The development of thermal energy storage technologies to match sustainable energy production is of interest. A prototype of a multi-cell thermochemical battery consisting of connected cells containing MgCl2 salt, and additional air-cooled or air-heated cells containing liquid ammonia of varying quality, was constructed and tested. Each of the 17 cells contained thermocouple probes at three different axial locations within the cylindrical cells. Heat transfer rates, pressures, and ammonia condensation and vaporization rates were measured.

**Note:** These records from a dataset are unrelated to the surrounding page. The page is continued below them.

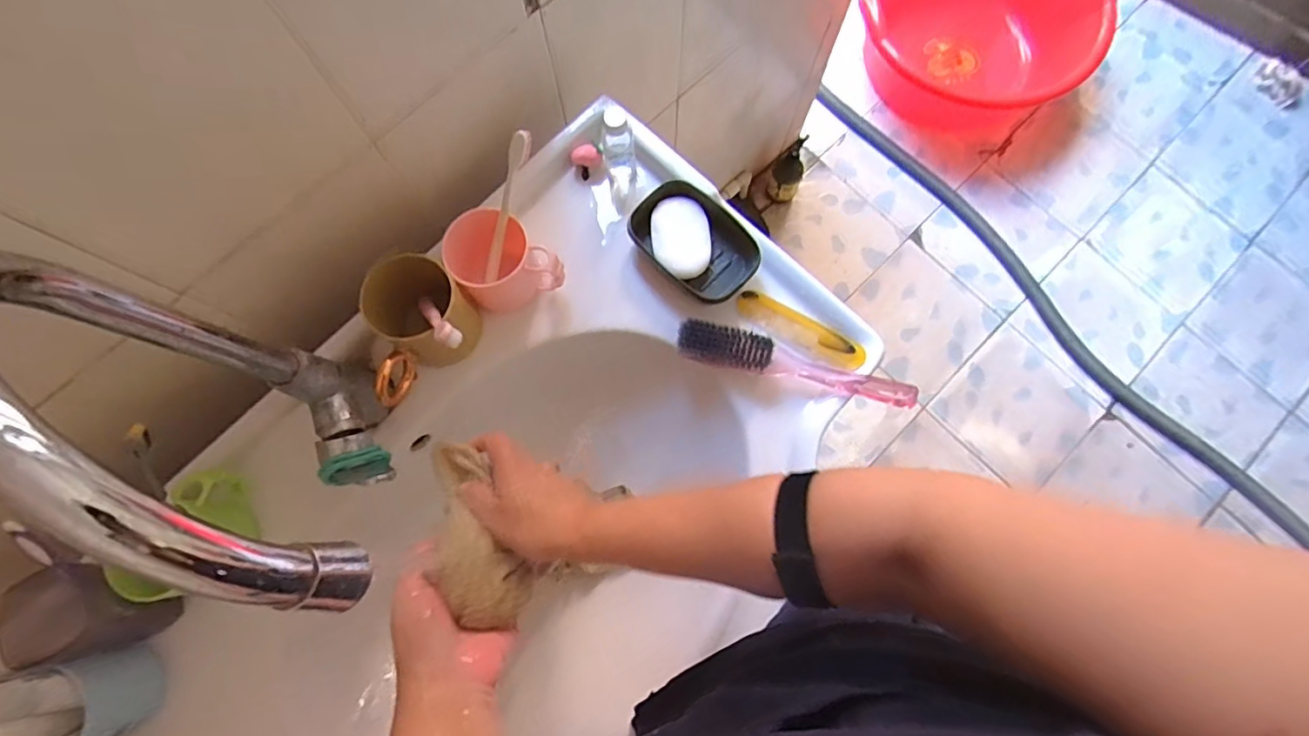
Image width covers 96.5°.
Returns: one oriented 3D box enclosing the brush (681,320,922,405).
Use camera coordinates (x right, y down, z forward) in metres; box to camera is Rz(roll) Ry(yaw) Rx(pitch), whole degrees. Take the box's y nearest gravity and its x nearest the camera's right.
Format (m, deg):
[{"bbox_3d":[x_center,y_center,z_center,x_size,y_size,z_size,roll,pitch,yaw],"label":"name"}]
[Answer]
[{"bbox_3d":[0.135,-0.003,0.566,0.229,0.035,0.037,15,77,3],"label":"brush"}]

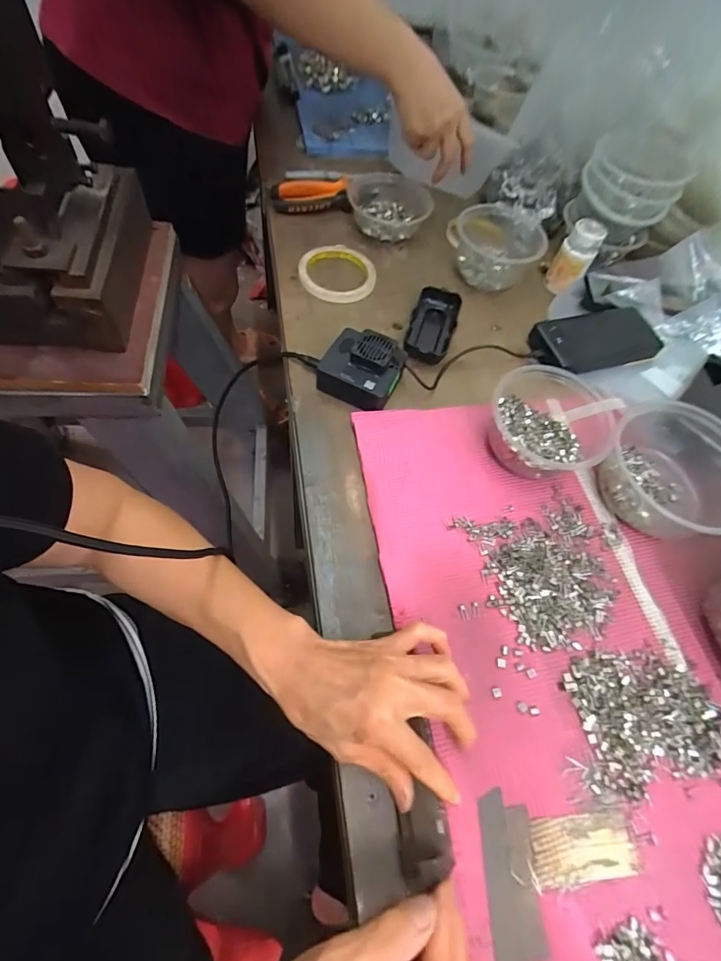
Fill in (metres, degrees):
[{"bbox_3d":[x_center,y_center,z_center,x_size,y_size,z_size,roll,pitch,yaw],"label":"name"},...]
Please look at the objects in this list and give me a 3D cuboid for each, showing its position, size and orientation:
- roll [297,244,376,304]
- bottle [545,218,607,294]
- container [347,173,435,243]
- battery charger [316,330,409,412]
[{"bbox_3d":[-0.027,-0.266,0.566,0.099,0.021,0.099,1,62,-3],"label":"roll"},{"bbox_3d":[0.279,-0.292,0.576,0.043,0.069,0.043,-40,72,-22],"label":"bottle"},{"bbox_3d":[0.038,-0.385,0.627,0.118,0.044,0.118,3,62,-6],"label":"container"},{"bbox_3d":[0.000,-0.119,0.474,0.081,0.044,0.075,26,63,8],"label":"battery charger"}]

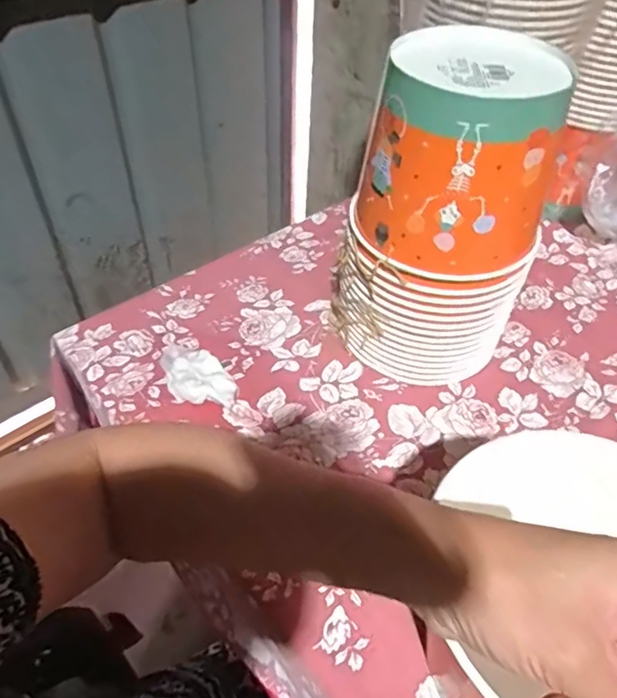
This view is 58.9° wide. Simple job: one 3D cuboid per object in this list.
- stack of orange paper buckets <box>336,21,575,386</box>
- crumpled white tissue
[{"bbox_3d":[0.121,-0.104,0.473,0.146,0.262,0.138,20,49,16],"label":"stack of orange paper buckets"},{"bbox_3d":[-0.106,0.020,0.509,0.054,0.026,0.094,-22,51,-21],"label":"crumpled white tissue"}]

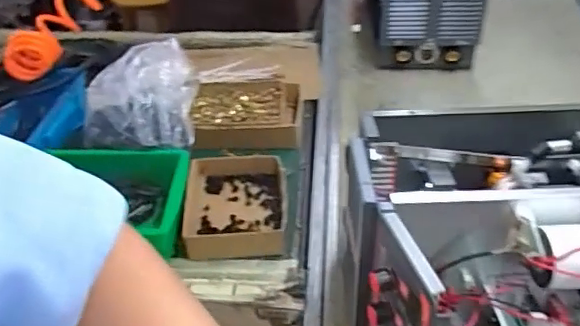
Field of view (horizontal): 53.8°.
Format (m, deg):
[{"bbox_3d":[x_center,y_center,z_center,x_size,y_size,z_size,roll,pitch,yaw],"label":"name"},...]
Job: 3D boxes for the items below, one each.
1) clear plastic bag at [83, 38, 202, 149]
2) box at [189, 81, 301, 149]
[{"bbox_3d":[-0.229,-0.103,0.873,0.174,0.097,0.144,-10,38,-9],"label":"clear plastic bag"},{"bbox_3d":[-0.079,-0.086,1.001,0.202,0.051,0.167,-2,38,2],"label":"box"}]

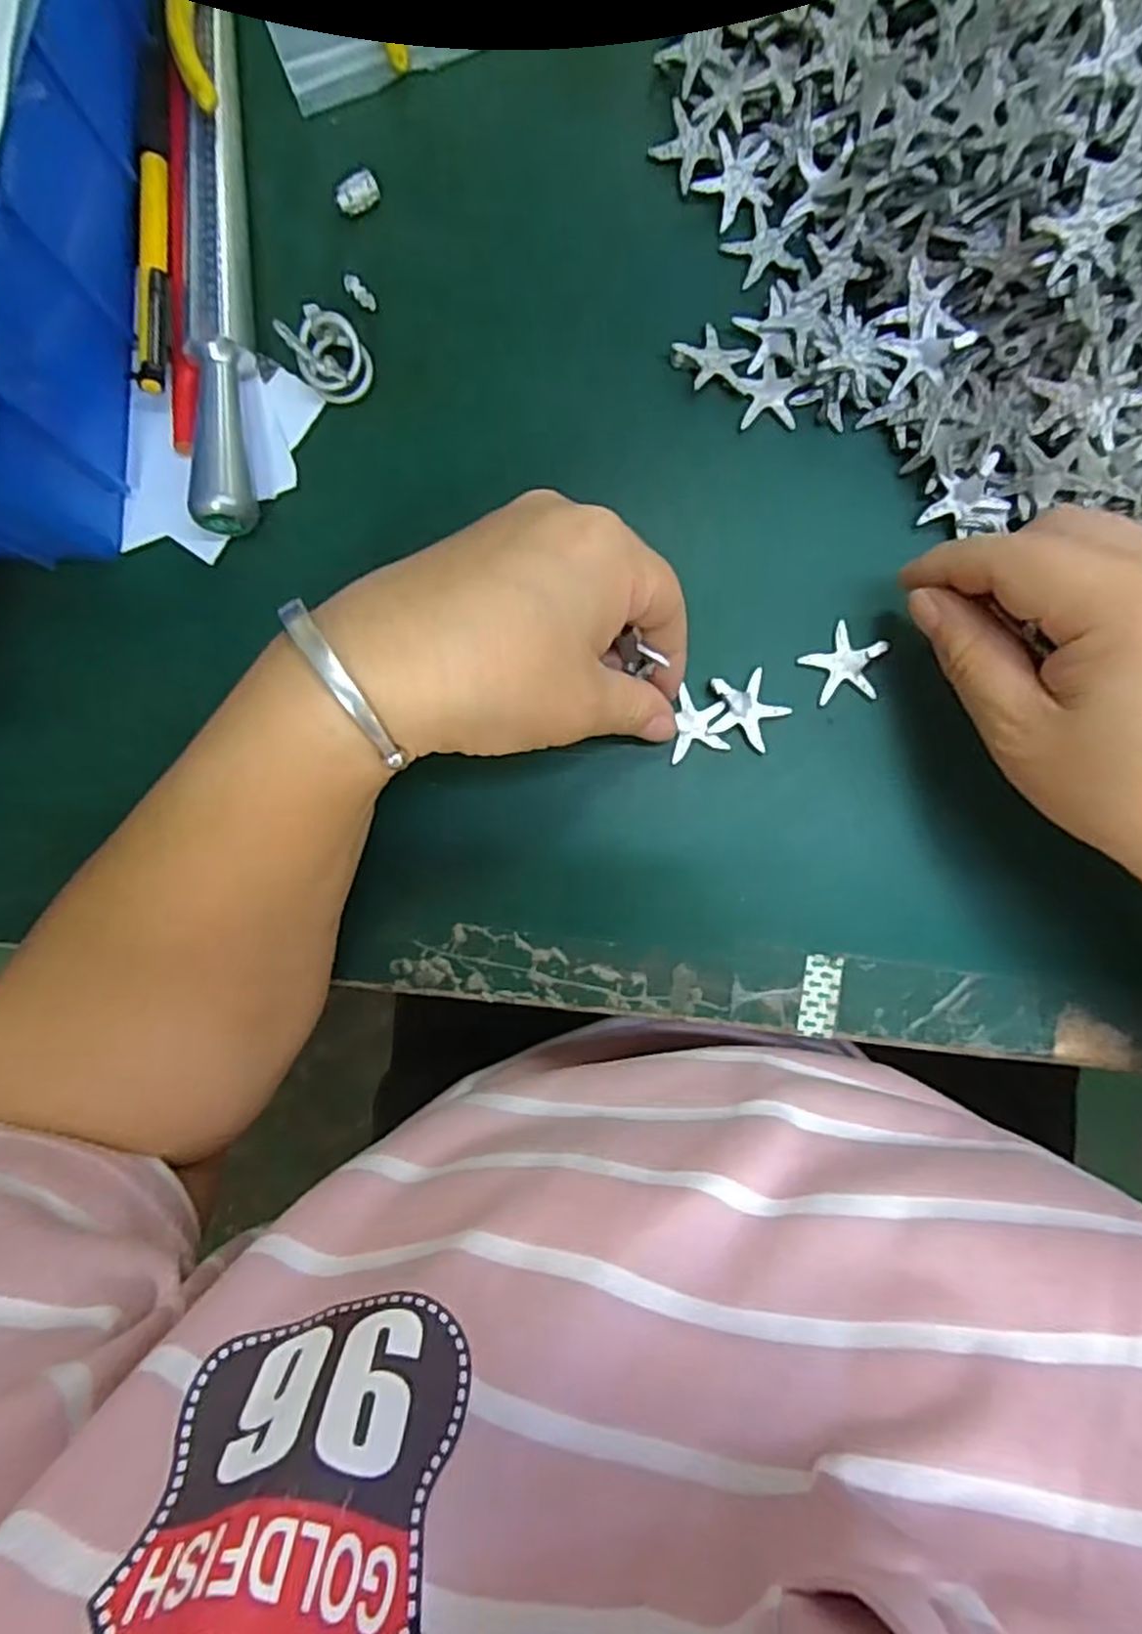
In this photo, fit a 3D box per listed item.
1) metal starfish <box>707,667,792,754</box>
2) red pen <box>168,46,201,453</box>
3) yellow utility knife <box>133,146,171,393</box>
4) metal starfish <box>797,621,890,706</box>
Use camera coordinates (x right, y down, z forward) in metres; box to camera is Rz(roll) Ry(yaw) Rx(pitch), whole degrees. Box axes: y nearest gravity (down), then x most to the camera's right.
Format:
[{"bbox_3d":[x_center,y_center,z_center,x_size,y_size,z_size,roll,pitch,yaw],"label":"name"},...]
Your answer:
[{"bbox_3d":[0.062,-0.039,0.270,0.028,0.006,0.026,0,87,2],"label":"metal starfish"},{"bbox_3d":[-0.136,-0.195,0.271,0.012,0.011,0.133,-1,87,2],"label":"red pen"},{"bbox_3d":[-0.145,-0.190,0.266,0.011,0.011,0.089,-3,87,1],"label":"yellow utility knife"},{"bbox_3d":[0.097,-0.053,0.270,0.028,0.005,0.027,0,87,2],"label":"metal starfish"}]

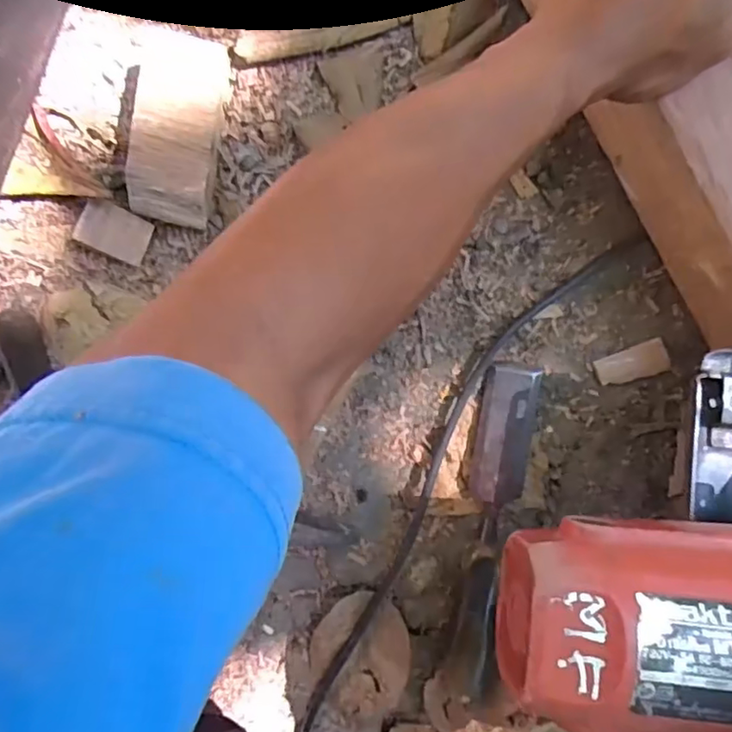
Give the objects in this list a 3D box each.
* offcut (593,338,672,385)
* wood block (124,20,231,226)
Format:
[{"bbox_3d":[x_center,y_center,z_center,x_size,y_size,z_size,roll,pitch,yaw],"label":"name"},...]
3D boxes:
[{"bbox_3d":[0.192,-0.001,0.416,0.050,0.006,0.024,-19,95,3],"label":"offcut"},{"bbox_3d":[-0.121,-0.156,0.381,0.053,0.033,0.119,10,96,-1],"label":"wood block"}]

Three tests were run. In the first test, the hot bed containing 10 cells was heated using cartridge heaters, driving vaporous ammonia from the salt phase once sufficient salt temperatures were reached. The evolved gaseous ammonia was condensed in an additional 7 empty air-cooled cells. Once the recharging cycle was complete, a valve in the ammonia vapor line connecting the cold and hot beds was closed, allowing indefinite storage of cooling or heating capacity. The second operational test involved the opening of the valve while simultaneous air-cooling the hot bed cells and air-heating the cold bed cells. Heating rates and cooling rates to/from air forced through the hot bed and cold bed, respectively, were monitored to gauge HVAC performance. The second recharge was performed by using a air/air heat exchanger that captured waste heat from an automobile engine exhaust manifold and transferred it to air that was re-circulated through the hot bed array. Temperatures, pressures, heating rates, cooling rates, and cell array heat transfer specifications are reported.